Exercise directions: From the material below, copy exactly the lines beginning with the one that contains "La gestión de" and ending with the one that contains "leitor e, de"; the pictures stay out.

Records shown:
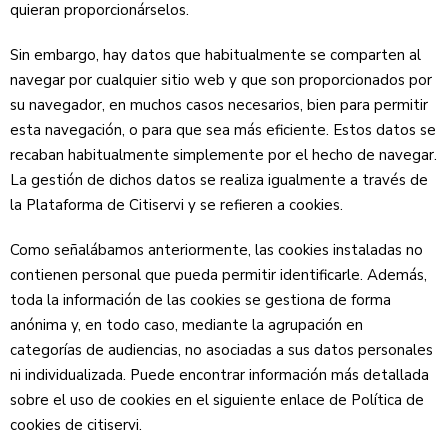
quieran proporcionárselos.
Sin embargo, hay datos que habitualmente se comparten al
navegar por cualquier sitio web y que son proporcionados por
su navegador, en muchos casos necesarios, bien para permitir
esta navegación, o para que sea más eficiente. Estos datos se
recaban habitualmente simplemente por el hecho de navegar.
La gestión de dichos datos se realiza igualmente a través de
la Plataforma de Citiservi y se refieren a cookies.
Como señalábamos anteriormente, las cookies instaladas no
contienen personal que pueda permitir identificarle. Además,
toda la información de las cookies se gestiona de forma
anónima y, en todo caso, mediante la agrupación en
categorías de audiencias, no asociadas a sus datos personales
ni individualizada. Puede encontrar información más detallada
sobre el uso de cookies en el siguiente enlace de Política de
cookies de citiservi.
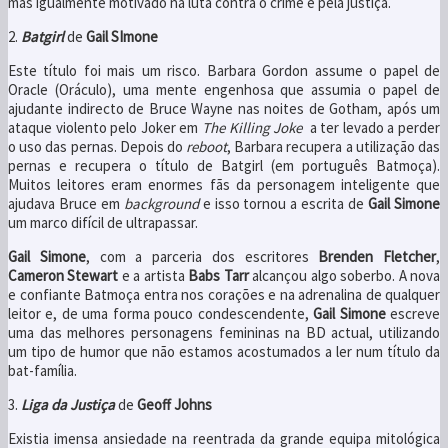
mas igualmente motivado na luta contra o crime e pela justiça.
2.
Batgirl
de
Gail SImone
Este título foi mais um risco. Barbara Gordon assume o papel de
Oracle (Oráculo), uma mente engenhosa que assumia o papel de
ajudante indirecto de Bruce Wayne nas noites de Gotham, após um
ataque violento pelo Joker em
The Killing Joke
a ter levado a perder
o uso das pernas. Depois do
reboot
, Barbara recupera a utilização das
pernas e recupera o título de Batgirl (em português Batmoça).
Muitos leitores eram enormes fãs da personagem inteligente que
ajudava Bruce em
background
e isso tornou a escrita de
Gail Simone
um marco difícil de ultrapassar.
Gail Simone
, com a parceria dos escritores
Brenden Fletcher
,
Cameron Stewart
e a artista
Babs Tarr
alcançou algo soberbo. A nova
e confiante Batmoça entra nos corações e na adrenalina de qualquer
leitor e, de uma forma pouco condescendente,
Gail Simone
escreve
uma das melhores personagens femininas na BD actual, utilizando
um tipo de humor que não estamos acostumados a ler num título da
bat-família.
3.
Liga da Justiça
de
Geoff Johns
Existia imensa ansiedade na reentrada da grande equipa mitológica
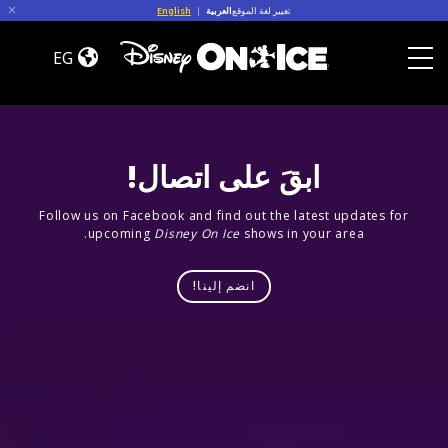
Skip to conten
English
|
العربية
تغيير لغة الموقع
Road
Trip
EG
Adventures
Toggle Menu
ابقَ على اتصال!
Follow us on Facebook and find out the latest updates for
upcoming
Disney On Ice
shows in your area.
انضم إلينا!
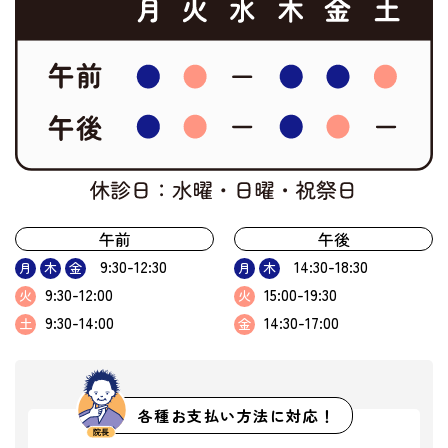
午前
午後
9:30-12:30
14:30-18:30
月
木
金
月
木
9:30-12:00
15:00-19:30
火
火
9:30-14:00
14:30-17:00
土
金
各種お支払い方法に対応！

Reply:
La gestión de dichos datos se realiza igualmente a través de
la Plataforma de Citiservi y se refieren a cookies.
Como señalábamos anteriormente, las cookies instaladas no
contienen personal que pueda permitir identificarle. Además,
toda la información de las cookies se gestiona de forma
anónima y, en todo caso, mediante la agrupación en
categorías de audiencias, no asociadas a sus datos personales
ni individualizada. Puede encontrar información más detallada
sobre el uso de cookies en el siguiente enlace de Política de
cookies de citiservi.
mas igualmente motivado na luta contra o crime e pela justiça.
2.
Batgirl
de
Gail SImone
Este título foi mais um risco. Barbara Gordon assume o papel de
Oracle (Oráculo), uma mente engenhosa que assumia o papel de
ajudante indirecto de Bruce Wayne nas noites de Gotham, após um
ataque violento pelo Joker em
The Killing Joke
a ter levado a perder
o uso das pernas. Depois do
reboot
, Barbara recupera a utilização das
pernas e recupera o título de Batgirl (em português Batmoça).
Muitos leitores eram enormes fãs da personagem inteligente que
ajudava Bruce em
background
e isso tornou a escrita de
Gail Simone
um marco difícil de ultrapassar.
Gail Simone
, com a parceria dos escritores
Brenden Fletcher
,
Cameron Stewart
e a artista
Babs Tarr
alcançou algo soberbo. A nova
e confiante Batmoça entra nos corações e na adrenalina de qualquer
leitor e, de uma forma pouco condescendente,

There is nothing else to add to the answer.